Britannica Online is a website with more than 120,000 articles and is updated regularly. It has daily features, updates and links to news reports from The New York Times and the BBC. As of 2009, roughly 60% of Encyclopædia Britannica's revenue came from online operations, of which around 15% came from subscriptions to the consumer version of the websites. As of 2006, subscriptions were available on a yearly, monthly or weekly basis. Special subscription plans are offered to schools, colleges and libraries; such institutional subscribers constitute an important part of Britannica's business. Beginning in early 2007, the Britannica made articles freely available if they are hyperlinked from an external site. Non-subscribers are served pop-ups and advertising.

On 20 February 2007, Encyclopædia Britannica, Inc. announced that it was working with mobile phone search company AskMeNow to launch a mobile encyclopaedia. Users would be able to send a question via text message, and AskMeNow would search Britannica's 28,000-article concise encyclopaedia to return an answer to the query. Daily topical features sent directly to users' mobile phones were also planned.

On 3 June 2008, an initiative to facilitate collaboration between online expert and amateur scholarly contributors for Britannica's online content (in the spirit of a wiki), with editorial oversight from Britannica staff, was announced. Approved contributions would be credited, though contributing automatically grants Encyclopædia Britannica, Inc. perpetual, irrevocable licence to those contributions.

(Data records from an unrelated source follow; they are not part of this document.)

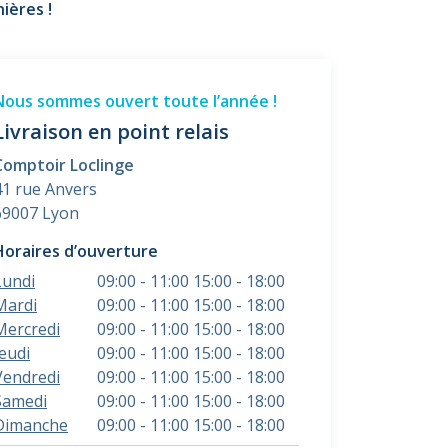
ières !
Nous sommes ouvert toute l’année !
Livraison en point relais
Comptoir Loclinge
41 rue Anvers
69007 Lyon
Horaires d’ouverture
Lundi
09:00 - 11:00 15:00 - 18:00
Mardi
09:00 - 11:00 15:00 - 18:00
Mercredi
09:00 - 11:00 15:00 - 18:00
Jeudi
09:00 - 11:00 15:00 - 18:00
Vendredi
09:00 - 11:00 15:00 - 18:00
Samedi
09:00 - 11:00 15:00 - 18:00
Dimanche
09:00 - 11:00 15:00 - 18:00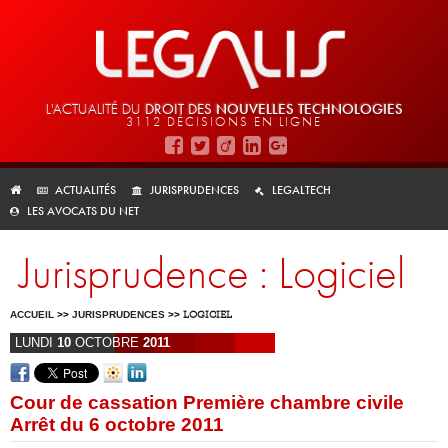
L'ACTUALITÉ DU
DROIT DES
NOUVELLES TECHNOLOGIES
3112 DÉCISIONS EN LIGNE
ACTUALITÉS
JURISPRUDENCES
LEGALTECH
LES AVOCATS DU NET
Jurisprudence : Logiciel
ACCUEIL
>>
JURISPRUDENCES
>>
LOGICIEL
LUNDI
10
OCTOBRE
2011
Cour de cassation Première chambre civile
Arrêt du 6 octobre 2011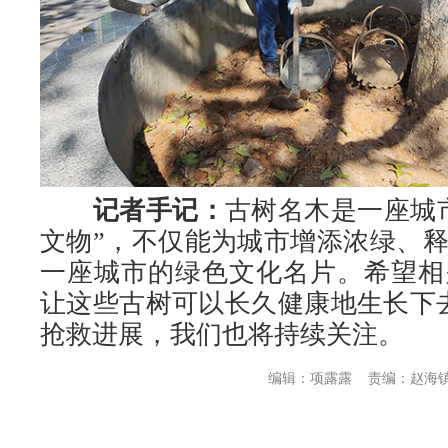
记者手记：
古树名木是一座城
文物”，不仅能为城市增添浓绿、
一座城市的绿色文化名片。希望相
让这些古树可以长久健康地生长下去
抢救进展，我们也将持续关注。
编辑：项露露
责编：赵海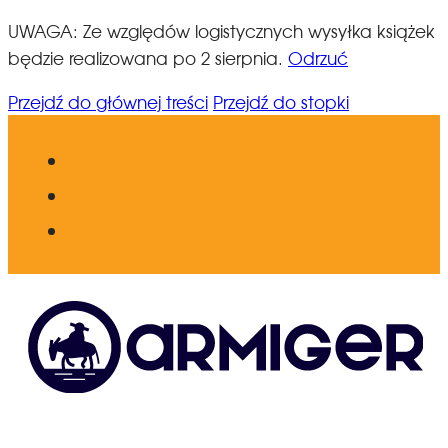
UWAGA: Ze względów logistycznych wysyłka książek
będzie realizowana po 2 sierpnia.
Odrzuć
Przejdź do głównej treści
Przejdź do stopki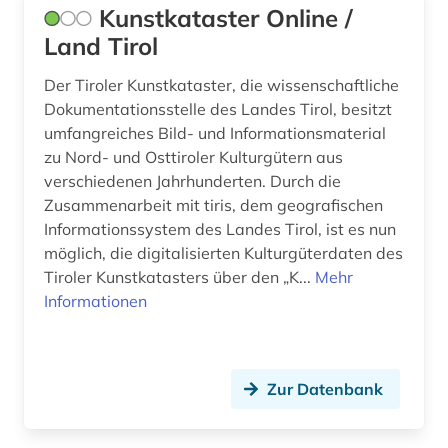
Kunstkataster Online /
tanz (1)
Land Tirol
technik (1)
Der Tiroler Kunstkataster, die wissenschaftliche
technologie (1)
Dokumentationsstelle des Landes Tirol, besitzt
umfangreiches Bild- und Informationsmaterial
texas (1)
zu Nord- und Osttiroler Kulturgütern aus
verschiedenen Jahrhunderten. Durch die
textsammlung (1)
Zusammenarbeit mit tiris, dem geografischen
theater (3)
Informationssystem des Landes Tirol, ist es nun
möglich, die digitalisierten Kulturgüterdaten des
theologie (1)
Tiroler Kunstkatasters über den „K...
Mehr
Informationen
thüringen (3)
tirol (2)
tourismus (1)
Zur Datenbank
turkologie (1)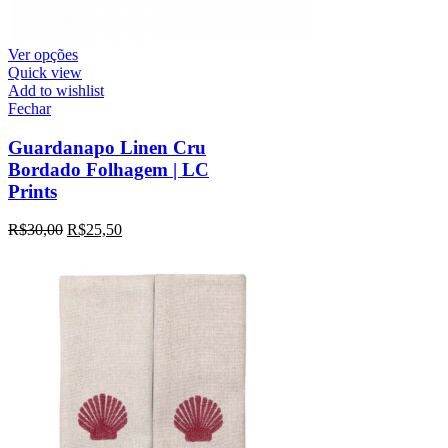
Ver opções
Quick view
Add to wishlist
Fechar
Guardanapo Linen Cru
Bordado Folhagem | LC
Prints
R$
30,00
R$
25,50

On 22 January 2009, Britannica's president, Jorge Cauz, announced that the company would be accepting edits and additions to the online Britannica website from the public. The published edition of the encyclopaedia would not be affected by the changes. Individuals wishing to edit the Britannica website would have to register under their real name and address prior to editing or submitting their content. All edits submitted would be reviewed and checked and will have to be approved by the encyclopaedia's professional staff. Contributions from non-academic users would sit in a separate section from the expert-generated Britannica content, as would content submitted by non-Britannica scholars. Articles written by users, if vetted and approved, would also only be available in a special section of the website, separate from the professional articles. Official Britannica material would carry a "Britannica Checked" stamp, to distinguish it from the user-generated content.